— Public schools would receive a 2 percent funding increase in Fiscal Year 2014, which starts July 1, and an additional 1 percent above that in FY 2015 under the state budget proposal Indiana House Republicans are set to unveil Friday.

The two-year spending plan is worth about $29 billion and does not include Gov. Mike Pence’s proposal to lower the state’s individual income tax rate. It would, though, repeal the state’s inheritance tax, which is currently being phased out over a nine-year period.

It also includes extra annual funding and one-time injections into state and local road budgets — an item that municipal leaders and business groups have lobbied lawmakers to make a top priority.

The biggest-ticket item, though, is K-12 education funding, which accounts for more than half the money the budget would spend. The House Republican budget includes about $63 million more per year for schools than Pence proposed a month ago.

It also includes $2.5 million per year for grants to put new science, technology, engineering and mathematics teachers in schools located in underserved areas.

“We are very confident that our state’s future depends in great part to strong public schools,” said Republican House Speaker Brian Bosma of Indianapolis.

“In addition to our traditional support for a lot of options for family, we are very confident that strong public schools is a key to our state’s future — and you’ll see that with the dollars and cents behind it.”

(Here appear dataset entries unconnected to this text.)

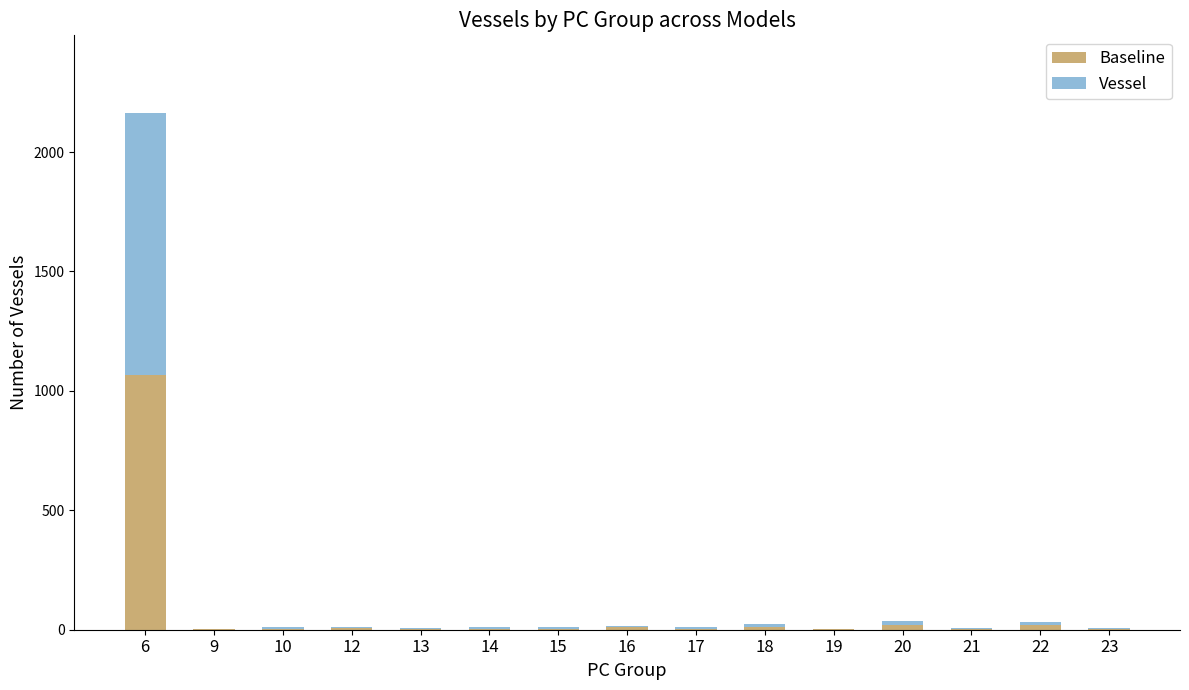

What is the sum of all Baseline values?

1158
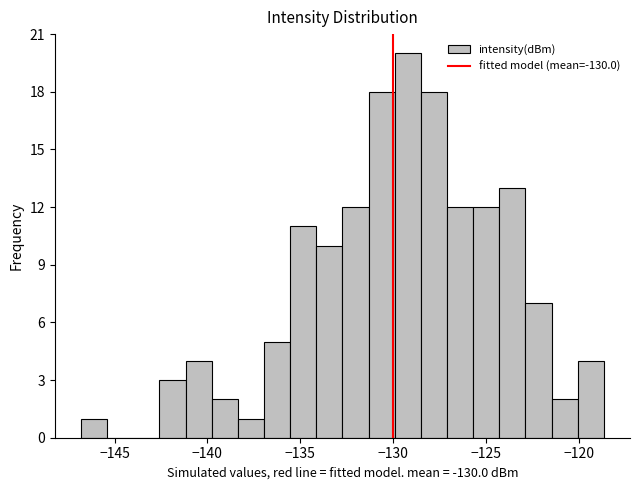

Around what value on the x-axis is the tallest bar? Give the approximate position of its centre, as read against the axis.

-129.0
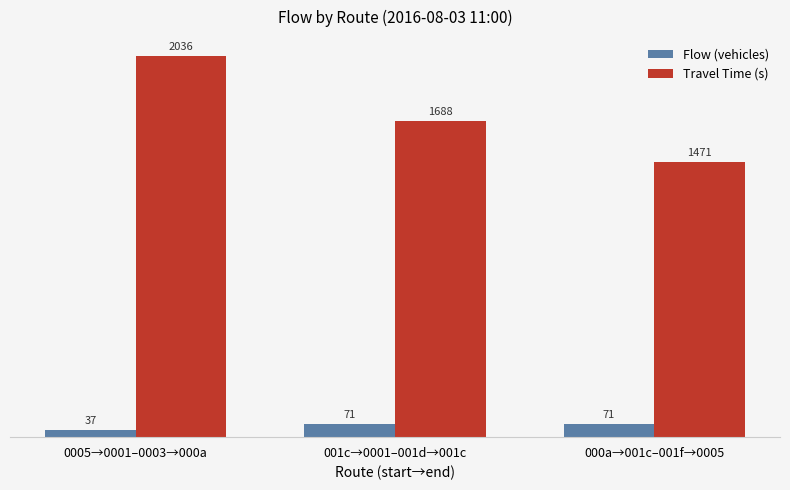

How many bars are there in each group?

2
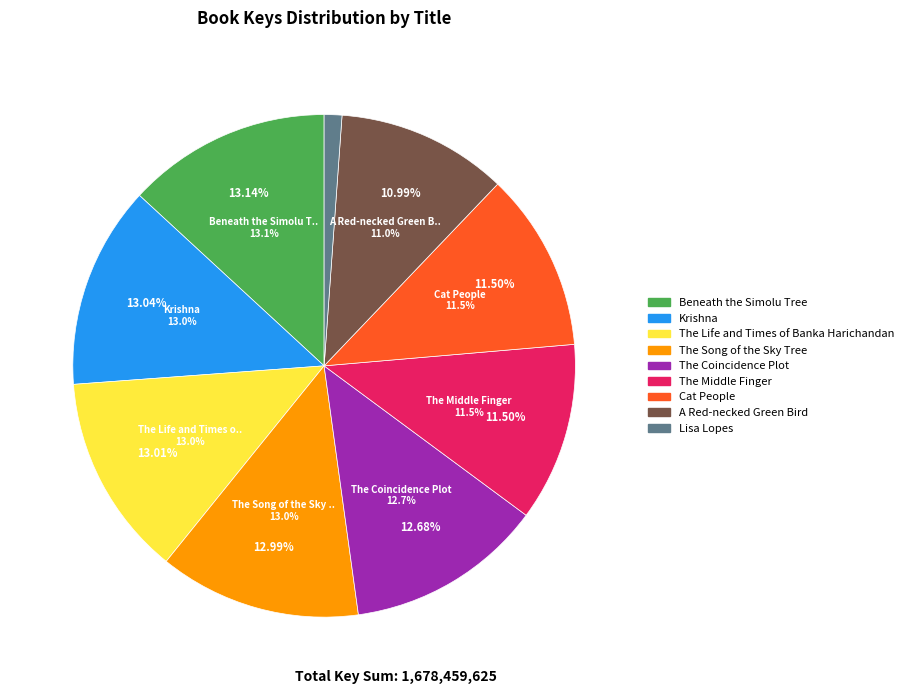

To the nearest percent, what is the difference between the Lisa Lopes and Beneath the Simolu Tree slice percentages?

12%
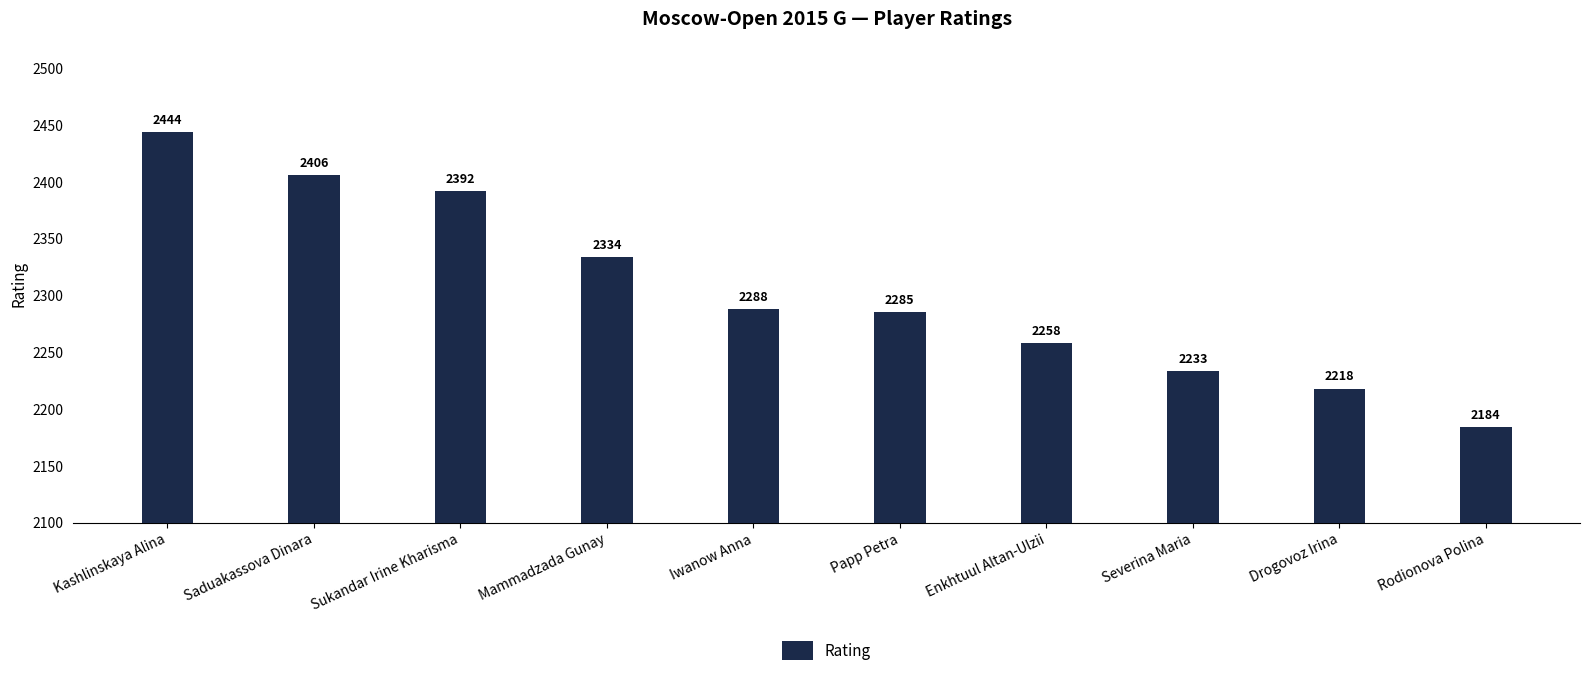

What is the difference between the second highest and second lowest values?

188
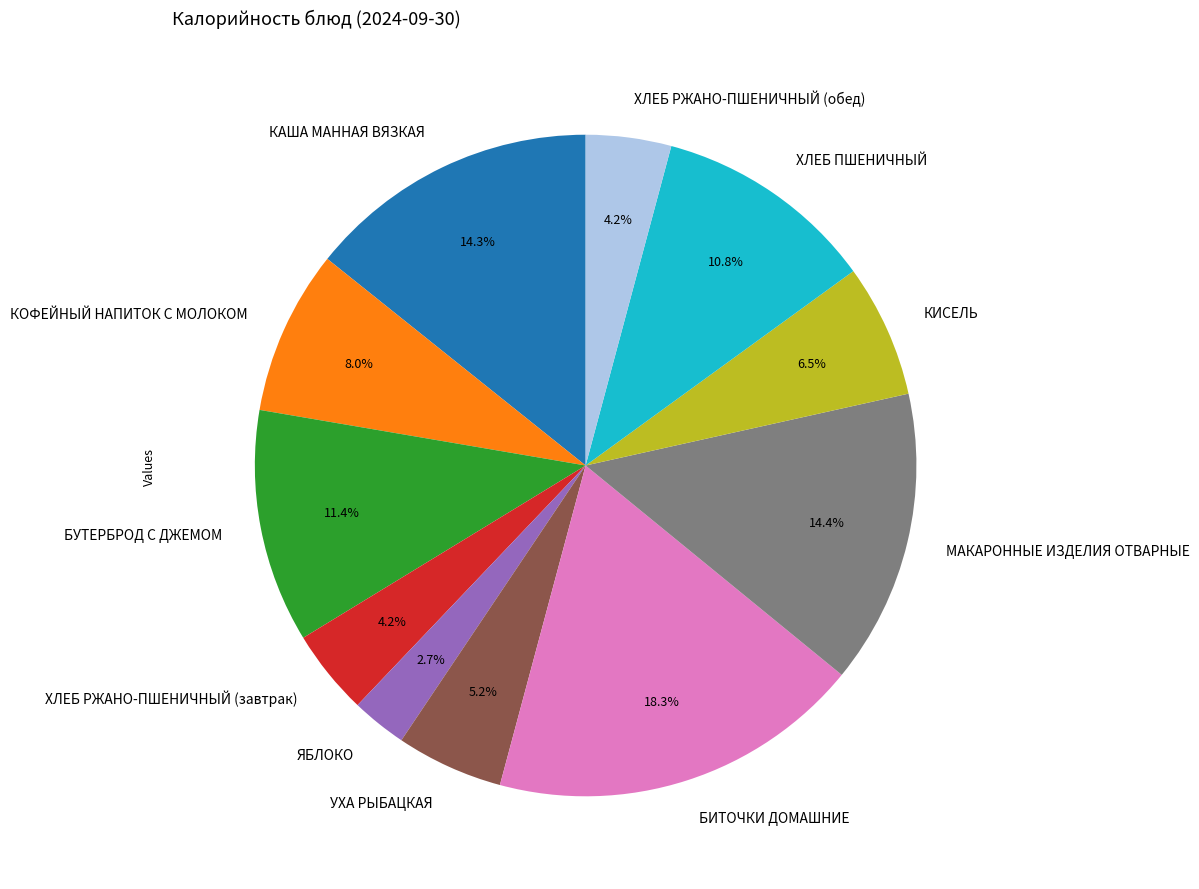

Is it true that ХЛЕБ РЖАНО-ПШЕНИЧНЫЙ (завтрак) is 4% of the pie?

True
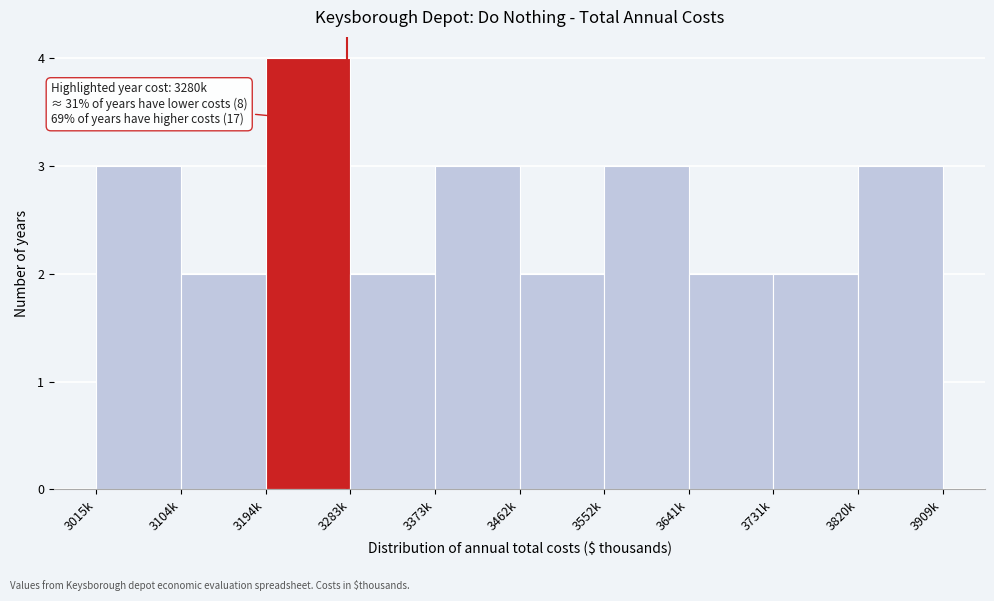

Reading right to left, extract all data points from this chart.

3820k=3	3731k=2	3641k=2	3552k=3	3462k=2	3373k=3	3283k=2	3194k=4	3104k=2	3015k=3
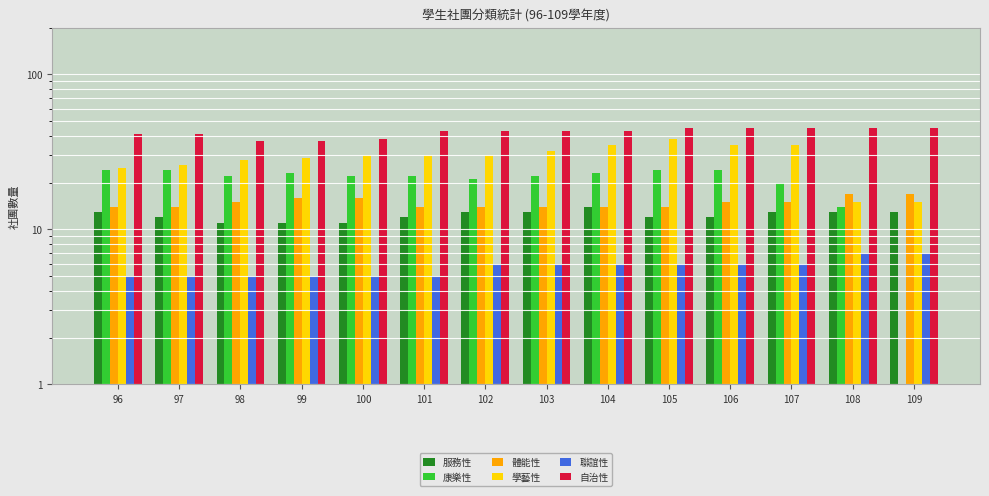

Is the value of 體能性 at 99 greater than the value of 服務性 at 99?

Yes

Not all school district’s would see their funding increased by the 2 percent and 1 percent amounts being proposed for the state budget. Actual funding received by individual school districts is determined by a number of factors including student population, the district’s socio-economic demographics and others. Here are funding amounts proposed for area school districts in the House Republicans’ budget:

  • The Evansville Vanderburgh School Corp., which received $142 million for the current year, would get $2.1 million more in the budget’s first year, and $3.6 million over the current amount in the second year.
  • The Warrick County School Corp., meanwhile, would get a 2.6 percent bump in the first year, from $57.5 million to $59 million, and then another 1.3 percent increase in the budget’s second year, to $59.8 million.
  • Gibson County schools would all see slightly smaller annual funding increases, while Posey County schools’ funding would flat-line in the spending plan’s first year and then drop slightly in its second year.

The primary architect of the proposed spending plan, House Ways and Means Committee Chairman Tim Brown, R-Crawfordsville, will roll out all its details in a briefing with reporters on Friday.

But Bosma offered a broad preview Thursday, and House Republicans briefly posted the document as well as school funding projections on their website Thursday evening.

Bosma said the budget will “strategically restore and invest in some of the cuts in the programs for the vulnerable. You’ll see a restoration of funding for some critical programs that we all know firsthand are helping Hoosiers in need.”